Not sure if online searches are something you should be focusing on as part of your dental marketing strategy?
Consider this… 71 percent of dental patients search online before scheduling an appointment with a new dentist.
Yes, 71 percent!
Luckily, you do have some control over how visible your dental practice is in search results, and that’s where dental search engine optimization (SEO) comes in.
But SEO is a big undertaking, so where do you start and what should you focus on?
In a 2019 survey of 1,500 people who searched for dentists online, the three most important factors in their selection were (in descending order of importance):
- Online reputation (i.e., which dentist received the best reviews)

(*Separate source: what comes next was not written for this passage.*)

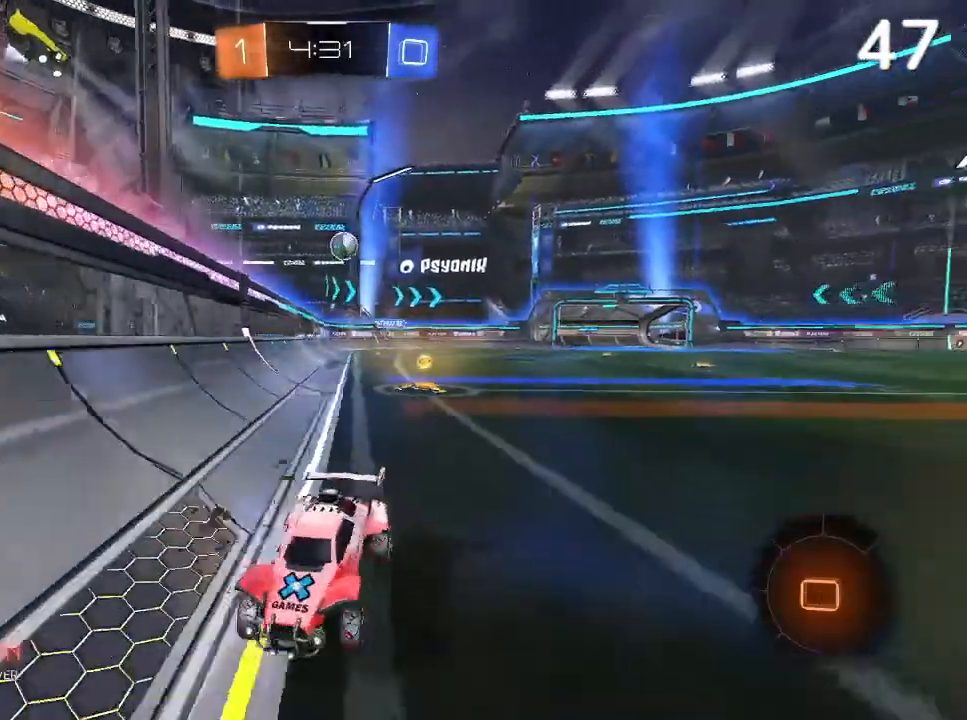
{"buttons": ["R2"], "left_stick": "center", "right_stick": "center", "events": [[233, "left_stick", "center"], [300, "TRIANGLE", "down"], [433, "TRIANGLE", "up"]]}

- Proximity (i.e., which dentist was closest)
- Search rank (i.e., which dentist was at the top of the search results)
All of those can be directly impacted by a solid, comprehensive SEO strategy for your dental practice. In this guide, we’ll show you what it takes to:
- Rank higher than your competition
- Stand out in local search
- Differentiate yourself with good reviews
Note: You’ll notice that we focus on optimizing for Google. That’s because Google has a genuine monopoly on searches with more than 90% of queries going through their platform. Generally speaking, the steps you take to optimize for Google will also put you in a good position for Bing, Yahoo, and the remainder of the search engines out there.
SEO Strategy Have a plan
Before you get started with SEO, you need a solid plan. At a minimum, you should consider the following:
- Who are the types of patients (or personas) you are trying to attract?
- What are their needs?
- What are they looking for?
- Which stage of the new patient journey are they in?
- How am I ranking compared to my competitors?
- What keywords are they ranking for that my site isn’t?
- What are they doing well? And not so well?
- What do you want to accomplish through SEO?
- Are you trying to attract new patients? Build your brand?
Whatever your goals are, they should follow the SMART guidelines, meaning they should be specific, measurable, attainable, realistic, and time bound.
- How much do you plan to spend to optimize and maintain your search optimization?
- Will you have a flexible budget that you can adjust to do whatever it takes to reach your goals? Or will you have a fixed budget that determines how high you set the bar for your results?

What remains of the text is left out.